De uma pessoa da Av São João com a Ipiranga, para todas aquelas que são BH.

Por Cauan Carvalho

 

Praça Sete (Arquivo IBGE)
Praça sete (Arquivo IBGE)

A dicotomia centro e periferia em BH é exercida de forma singular, pois o centro urbano possui sua delimitação, a avenida do Contorno, enquanto seu entorno é uma febre de subculturas.

Em 1897, Belo Horizonte tornou-se a sucessora de Ouro Preto na missão de ser capital de Minas Gerais, algo que ocorreu não só após problemas logísticos para manter a capital em Ouro Preto, mas também por causa de uma nova visão sociocultural, de caráter republicano. Buscava-se por mudanças que demonstrassem um rompimento com o regime monárquico, e sua correlação estreita com a igreja católica, afinal, o novo lema era e ainda é Ordem e Progresso.

Para isso, foi planejada a criação da “Cidade de Minas”, que chamamos hoje de Belo Horizonte. Tudo pensado para demonstrar essa metamorfose que se passava no país: não éramos mais uma simples Colônia, constituíamos agora uma República.

A melhor localização e as pessoas responsáveis pelo projeto da nova capital mineira foram,  então, definidos e os planos deveriam cumprir os pilares de ordem, progresso e higiene. Toda essa discussão foi encaminhada por políticos durante os mandatos dos respectivos presidentes de estado  (cargo equivalente aos governadores atualmente) Antônio Augusto de Lima e Affonso Augusto Moreira Penna. Nomes que são familiares para os belo-horizontinos.

Após muitos estudos e discussões, a região escolhida foi o Arraial do Curral Del Rey.  E o responsável para liderar essa missão, o engenheiro Aarão Reis, estruturou o plano, pensando a cidade com ruas largas, cheias de árvores bem posicionadas, todas organizadas em ângulos retos, e com os quarteirões divididos de forma igual. As fantásticas avenidas possuíam  espaço suficiente para que a cidade crescesse em até 200 mil habitantes no futuro. O projeto final mostrava uma delimitação bem conhecida: a atual Avenida do Contorno. 

Planta Geral da Cidade de Minas (arquivo publico mineiro)
Planta geral da Cidade de Minas (Acervo público mineiro)

Além da contorno

Muito se questiona se a Avenida do Contorno foi criada com a função de conexão ou barreira, contudo, para os pesquisadores Bruno Viveiro e Alessandro Borsagli, a avenida servia simplesmente como uma delimitação.

_O que fazer_. Retome o texto acima sobre a fundação de Belo Horizonte e continue-o a partir da última frase.

_Os dados_.

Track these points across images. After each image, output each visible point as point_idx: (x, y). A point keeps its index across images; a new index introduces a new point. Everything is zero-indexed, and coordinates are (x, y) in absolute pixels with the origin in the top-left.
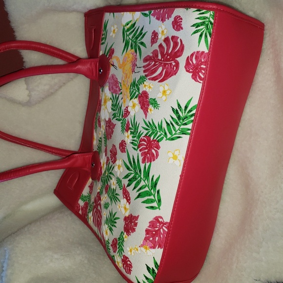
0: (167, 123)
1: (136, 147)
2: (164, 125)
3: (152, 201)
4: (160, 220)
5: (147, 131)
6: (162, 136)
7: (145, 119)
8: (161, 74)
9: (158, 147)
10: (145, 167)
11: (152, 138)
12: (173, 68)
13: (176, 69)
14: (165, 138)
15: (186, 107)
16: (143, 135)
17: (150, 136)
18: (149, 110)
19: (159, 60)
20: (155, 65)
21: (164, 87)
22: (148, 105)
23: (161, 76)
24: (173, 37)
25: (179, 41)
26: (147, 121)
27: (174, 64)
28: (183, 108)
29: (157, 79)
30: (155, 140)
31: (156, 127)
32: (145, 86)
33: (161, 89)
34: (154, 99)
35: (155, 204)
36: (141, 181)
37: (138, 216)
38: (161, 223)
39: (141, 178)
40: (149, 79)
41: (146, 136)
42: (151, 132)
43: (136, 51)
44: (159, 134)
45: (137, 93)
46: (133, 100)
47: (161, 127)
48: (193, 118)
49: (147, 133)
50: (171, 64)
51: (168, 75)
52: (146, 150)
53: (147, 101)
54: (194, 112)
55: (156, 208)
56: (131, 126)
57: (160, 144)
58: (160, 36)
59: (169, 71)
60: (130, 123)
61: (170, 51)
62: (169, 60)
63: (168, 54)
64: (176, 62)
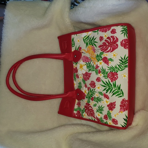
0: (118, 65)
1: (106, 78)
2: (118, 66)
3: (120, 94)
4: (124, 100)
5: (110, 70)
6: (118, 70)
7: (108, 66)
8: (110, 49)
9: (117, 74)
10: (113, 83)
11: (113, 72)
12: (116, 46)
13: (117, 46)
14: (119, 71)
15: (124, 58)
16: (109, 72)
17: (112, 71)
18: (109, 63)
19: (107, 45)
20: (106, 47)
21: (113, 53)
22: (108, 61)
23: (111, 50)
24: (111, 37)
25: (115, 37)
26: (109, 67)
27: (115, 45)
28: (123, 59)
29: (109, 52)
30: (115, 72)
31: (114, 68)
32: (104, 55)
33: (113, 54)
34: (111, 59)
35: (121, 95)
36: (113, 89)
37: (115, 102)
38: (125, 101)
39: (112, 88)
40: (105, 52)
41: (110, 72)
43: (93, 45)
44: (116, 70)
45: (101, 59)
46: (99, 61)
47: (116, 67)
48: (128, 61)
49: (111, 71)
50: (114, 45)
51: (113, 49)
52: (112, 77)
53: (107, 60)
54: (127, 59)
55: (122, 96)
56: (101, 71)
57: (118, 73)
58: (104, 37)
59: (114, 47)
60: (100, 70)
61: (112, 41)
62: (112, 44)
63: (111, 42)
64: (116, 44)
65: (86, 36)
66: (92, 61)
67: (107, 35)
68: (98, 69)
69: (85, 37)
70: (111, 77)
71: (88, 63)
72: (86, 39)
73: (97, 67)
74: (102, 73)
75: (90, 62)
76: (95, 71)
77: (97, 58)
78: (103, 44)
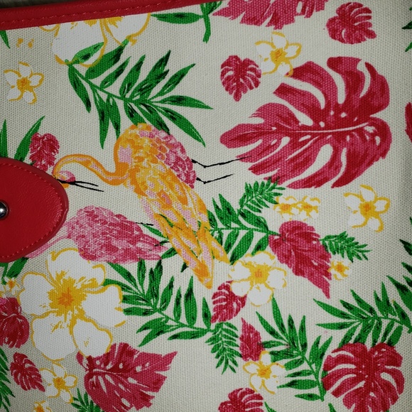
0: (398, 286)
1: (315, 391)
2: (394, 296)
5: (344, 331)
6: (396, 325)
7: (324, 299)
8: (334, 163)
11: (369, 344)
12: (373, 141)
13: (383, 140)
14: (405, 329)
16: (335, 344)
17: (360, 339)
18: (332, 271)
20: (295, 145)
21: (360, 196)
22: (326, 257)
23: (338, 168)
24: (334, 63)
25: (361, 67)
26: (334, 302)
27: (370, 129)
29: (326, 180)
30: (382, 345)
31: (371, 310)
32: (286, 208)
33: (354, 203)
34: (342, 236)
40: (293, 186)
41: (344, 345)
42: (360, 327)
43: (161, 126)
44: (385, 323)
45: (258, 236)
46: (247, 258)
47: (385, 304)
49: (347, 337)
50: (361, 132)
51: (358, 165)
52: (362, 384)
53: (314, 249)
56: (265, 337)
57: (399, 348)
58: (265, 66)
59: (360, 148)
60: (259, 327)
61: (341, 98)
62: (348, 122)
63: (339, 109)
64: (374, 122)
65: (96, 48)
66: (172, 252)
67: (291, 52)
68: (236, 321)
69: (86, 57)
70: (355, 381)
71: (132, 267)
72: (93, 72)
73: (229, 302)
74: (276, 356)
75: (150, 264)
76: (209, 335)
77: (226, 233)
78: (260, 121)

_Resposta do exercício_.
Bruno Viveiro, que pesquisa a história de Belo Horizonte, conta que: 

Avenida do Contorno ela é uma risca, um limite entre a cidade oficial planejada e construída em quatro anos e a cidade de cada um por si e Deus contra todos.” 

Já Alessandro Borsagli, pesquisador da geografia histórica de Minas Gerais e  autor do site Curral Del Rey, defende que a Avenida do Contorno segue ideais positivistas, pautados na diferença entre as zonas.

Entre a zona urbana, suburbana e a região de sítios, já que a suburbana nos primeiros anos da capital acabou se tornando as colônias agrícolas”, explica.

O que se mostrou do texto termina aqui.